Copy out each line of the entries below in which the string "δημοσιογράφος" appears.

— Data listing —
- Opening Delimiter -

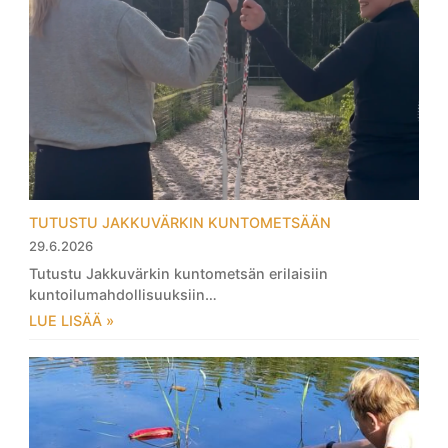
TUTUSTU JAKKUVÄRKIN KUNTOMETSÄÄN
29.6.2026
Tutustu Jakkuvärkin kuntometsän erilaisiin
kuntoilumahdollisuuksiin…
LUE LISÄÄ »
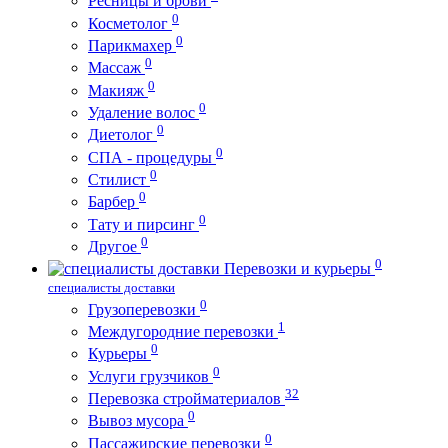
Ресницы и брови
0
Косметолог
0
Парикмахер
0
Массаж
0
Макияж
0
Удаление волос
0
Диетолог
0
СПА - процедуры
0
Стилист
0
Барбер
0
Тату и пирсинг
0
Другое
0
Перевозки и курьеры
специалисты доставки
0
Грузоперевозки
1
Междугородние перевозки
0
Курьеры
0
Услуги грузчиков
32
Перевозка стройматериалов
0
Вывоз мусора
0
Пассажирские перевозки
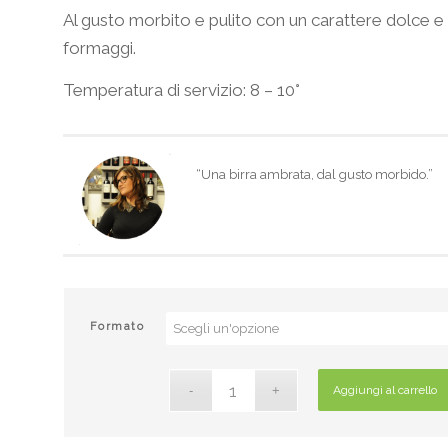
€4,50
Al gusto morbito e pulito con un carattere dolce e m
a
€15,00
formaggi.
Temperatura di servizio: 8 – 10°
“Una birra ambrata, dal gusto morbido.”
Formato
Aggiungi al carrello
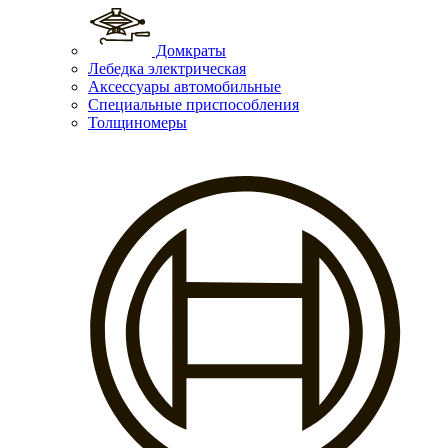
Домкраты
Лебедка электрическая
Аксессуары автомобильные
Специальные приспособления
Толщиномеры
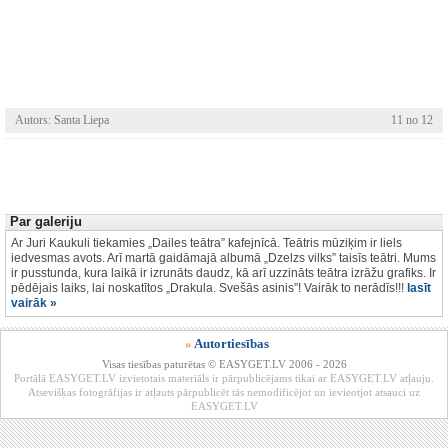
Autors: Santa Liepa
11 no 12
Par galeriju
Ar Juri Kaukuli tiekamies „Dailes teātra” kafejnīcā. Teātris mūziķim ir liels
iedvesmas avots. Arī martā gaidāmajā albumā „Dzelzs vilks” taisīs teātri. Mums
ir pusstunda, kura laikā ir izrunāts daudz, kā arī uzzināts teātra izrāžu grafiks. Ir
pēdējais laiks, lai noskatītos „Drakula. Svešās asinis”! Vairāk to nerādīs!!!
lasīt
vairāk »
»
Autortiesības
Visas tiesības paturētas © EASYGET.LV 2006 - 2026
Portālā EASYGET.LV izvietotais materiāls ir pārpublicējams tikai ar EASYGET.LV atļauju.
Atsevišķas fotogrāfijas ir atļauts pārpublicēt tās nemodificējot un ievieotjot atsauci uz
EASYGET.LV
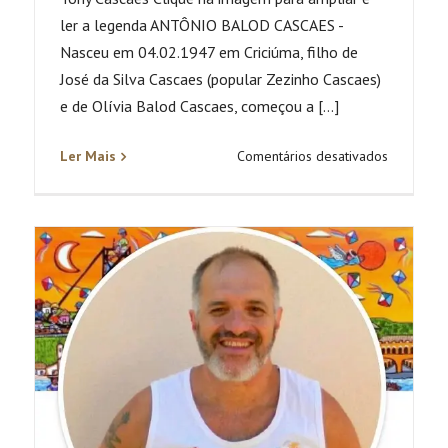
ler a legenda ANTÔNIO BALOD CASCAES -
Nasceu em 04.02.1947 em Criciúma, filho de
José da Silva Cascaes (popular Zezinho Cascaes)
e de Olívia Balod Cascaes, começou a [...]
em
Ler Mais
Comentários desativados
Tony
Cascaes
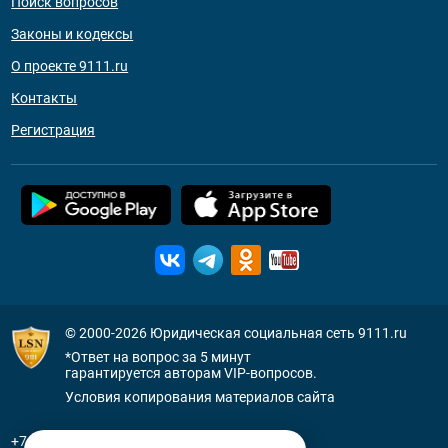
Поиск вопросов
Законы и кодексы
О проекте 9111.ru
Контакты
Регистрация
© 2000-2026
Юридическая социальная сеть 9111.ru
*Ответ на вопрос за 5 минут
гарантируется авторам VIP-вопросов.
Условия копирования материалов сайта
+7 (800) 505-91-11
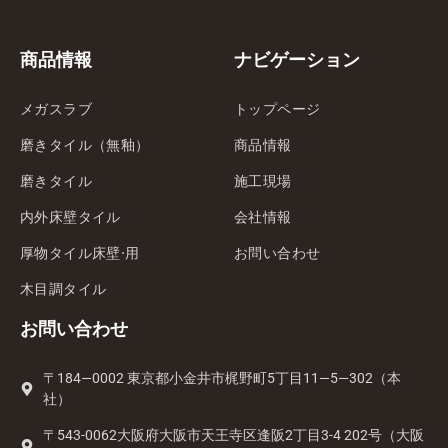
商品情報
ナビゲーション
メガスラブ
トップページ
磨きタイル（無釉）
商品情報
磨きタイル
施工現場
内外床壁タイル
会社情報
厚物タイル床壁·用
お問い合わせ
木目調タイル
お問い合わせ
〒184—0002 東京都小金井市梶野町5丁目11—5—302（本
社）
〒543-0062大阪府大阪市天王寺区逢阪2丁目3-4 202号（大阪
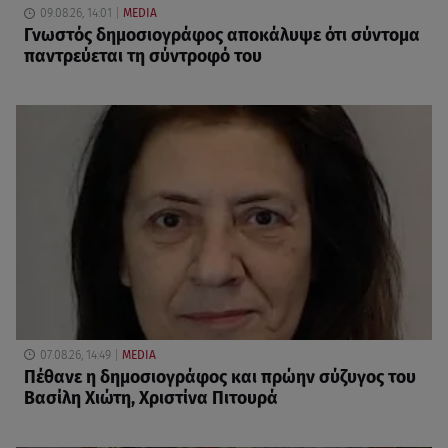
09.08.26, 14:01
MEDIA
Γνωστός δημοσιογράφος αποκάλυψε ότι σύντομα
παντρεύεται τη σύντροφό του
07.08.26, 14:49
MEDIA
Πέθανε η δημοσιογράφος και πρώην σύζυγος του
Βασίλη Χιώτη, Χριστίνα Πιτουρά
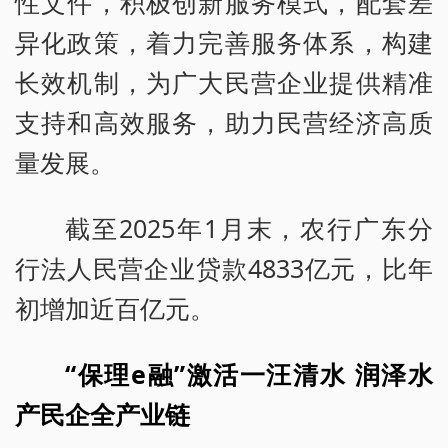
性文件，积极创新服务模式，配套差
异化政策，着力完善服务体系，构建
长效机制，为广大民营企业提供精准
支持和高效服务，助力民营经济高质
量发展。
截至2025年1月末，农行广东分
行法人民营企业贷款4833亿元，比年
初增加近百亿元。
“保理e融”激活一汪清水 润泽水
产民企全产业链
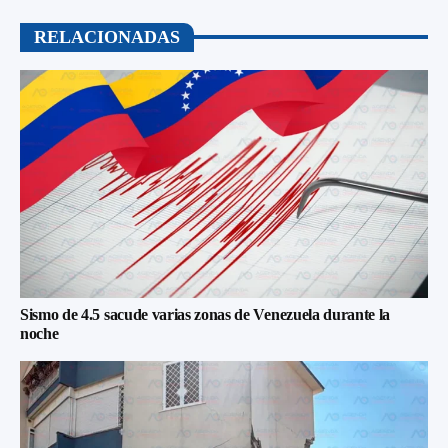
RELACIONADAS
Sismo de 4.5 sacude varias zonas de Venezuela durante la
noche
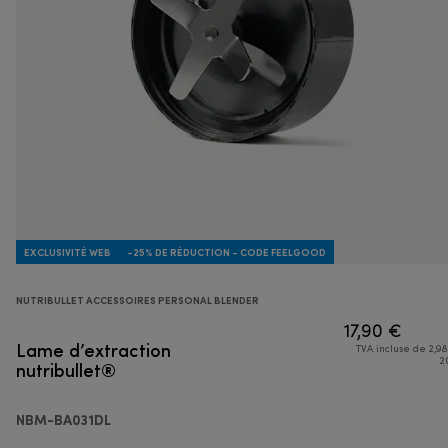
EXCLUSIVITÉ WEB
-25% DE RÉDUCTION - CODE FEELGOOD
NUTRIBULLET ACCESSOIRES PERSONAL BLENDER
17,90 €
Lame d’extraction
TVA incluse de 2,98
nutribullet®
2
NBM-BA031DL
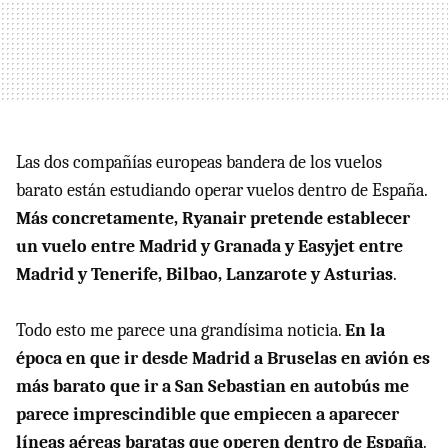
Las dos compañías europeas bandera de los vuelos
barato están estudiando operar vuelos dentro de España.
Más concretamente, Ryanair pretende establecer
un vuelo entre Madrid y Granada y Easyjet entre
Madrid y Tenerife, Bilbao, Lanzarote y Asturias
.
Todo esto me parece una grandísima noticia.
En la
época en que ir desde Madrid a Bruselas en avión es
más barato que ir a San Sebastian en autobús me
parece imprescindible que empiecen a aparecer
líneas aéreas baratas que operen dentro de España
.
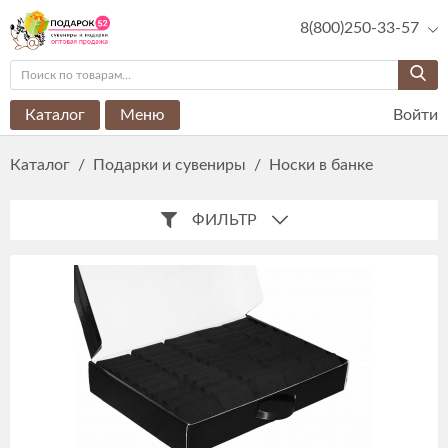
8(800)250-33-57
Каталог
Меню
Войти
Каталог
/
Подарки и сувениры
/
Носки в банке
ФИЛЬТР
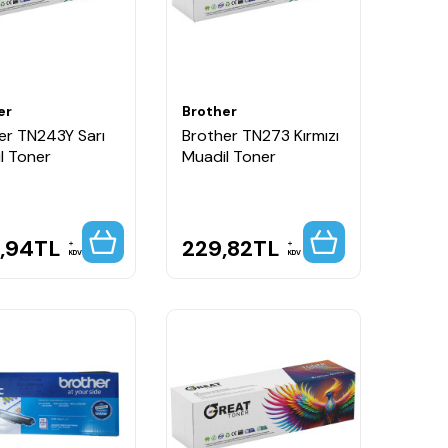
er
Brother
er TN243Y Sarı
Brother TN273 Kırmızı
l Toner
Muadil Toner
,94
TL
229,82
TL
KDV
KDV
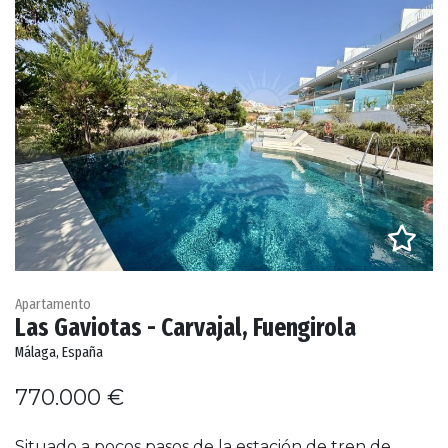
Apartamento
Las Gaviotas - Carvajal, Fuengirola
Málaga, España
770.000 €
Situado a pocos pasos de la estación de tren de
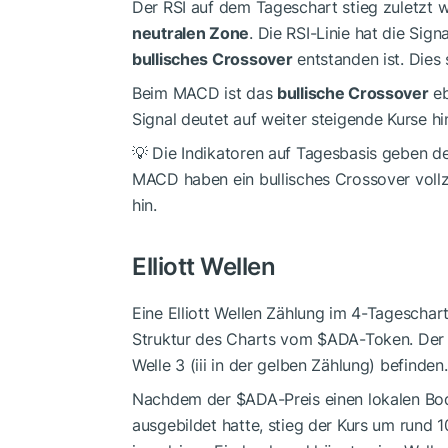
Der RSI auf dem Tageschart stieg zuletzt w
neutralen Zone
. Die RSI-Linie hat die Sig
bullisches Crossover
entstanden ist. Dies 
Beim MACD ist das
bullische Crossover
eb
Signal deutet auf weiter steigende Kurse h
💡 Die Indikatoren auf Tagesbasis geben der
MACD haben ein bullisches Crossover voll
hin.
Elliott Wellen
Eine Elliott Wellen Zählung im 4-Tageschar
Struktur des Charts vom
$ADA
-Token. De
Welle 3 (iii in der gelben Zählung) befinden.
Nachdem der
$ADA
-Preis einen lokalen Bo
ausgebildet hatte, stieg der Kurs um rund 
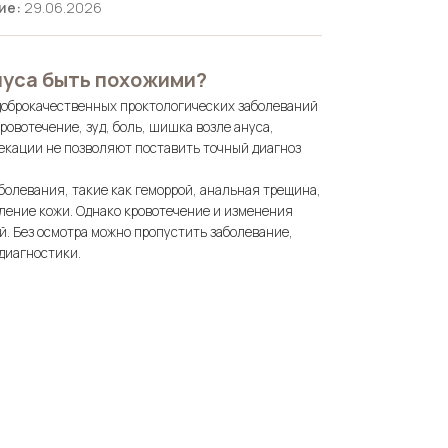
ие:
29.06.2026
нуса быть похожими?
доброкачественных проктологических заболеваний
ровотечение, зуд, боль, шишка возле ануса,
екации не позволяют поставить точный диагноз
олевания, такие как геморрой, анальная трещина,
ление кожи. Однако кровотечение и изменения
й. Без осмотра можно пропустить заболевание,
диагностики.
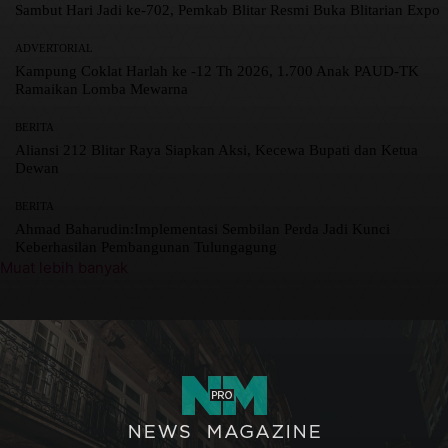
Sambut Hari Jadi ke-702, Pemkab Blitar Resmi Buka Blitarian Expo
ADVERTORIAL
Kampung Coklat Harlah ke -12 Th 2026, 1.700 Anak PAUD-TK
Ramaikan Lomba Mewarna
BERITA
Aliansi 212 Blitar Raya Siapkan Aksi, Kecewa Bupati dan Ketua
Dewan
BERITA
Ahmad Baharudin:Implementasi Sembilan Perda Jadi Kunci
Keberhasilan Pembangunan Tulungagung
Muat lebih banyak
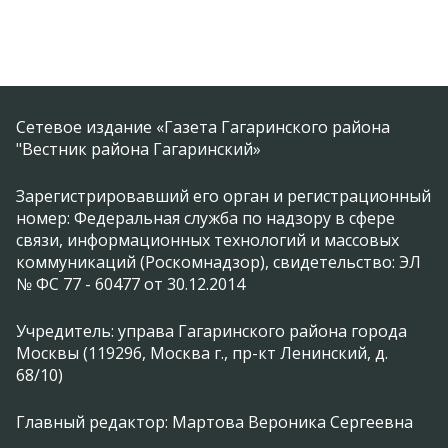
Сетевое издание «Газета Гагаринского района
"Вестник района Гагаринский»
Зарегистрировавший его орган и регистрационный
номер: Федеральная служба по надзору в сфере
связи, информационных технологий и массовых
коммуникаций (Роскомнадзор), свидетельство: ЭЛ
№ ФС 77 - 60477 от 30.12.2014
Учредитель: управа Гагаринского района города
Москвы (119296, Москва г., пр-кт Ленинский, д.
68/10)
Главный редактор: Мартова Вероника Сергеевна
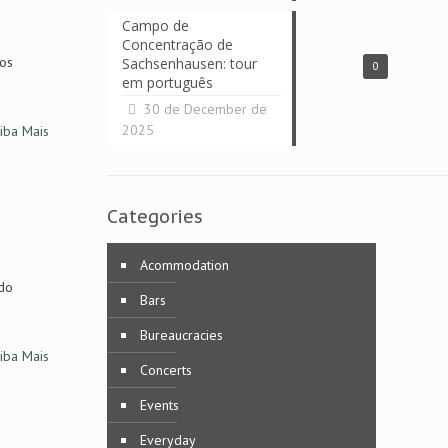
Campo de
Concentração de
os
Sachsenhausen: tour
0
em português
30 de December de
2025
iba Mais
Categories
Acommodation
 do
Bars
Bureaucracies
iba Mais
Concerts
Events
Everyday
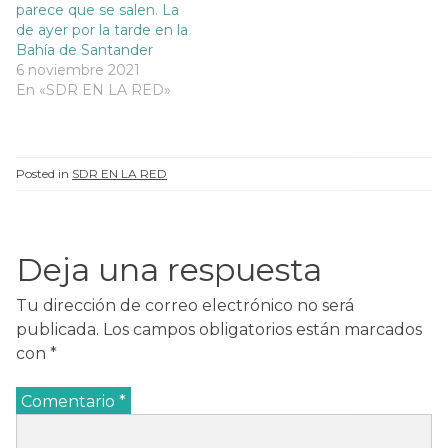
parece que se salen. La
de ayer por la tarde en la
Bahía de Santander
6 noviembre 2021
En «SDR EN LA RED»
Posted in
SDR EN LA RED
Deja una respuesta
Tu dirección de correo electrónico no será
publicada.
Los campos obligatorios están marcados
con
*
Comentario
*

- Closing Delimiter -

— Exercise answer —
Γνωστός δημοσιογράφος αποκάλυψε ότι σύντομα
Πέθανε η δημοσιογράφος και πρώην σύζυγος του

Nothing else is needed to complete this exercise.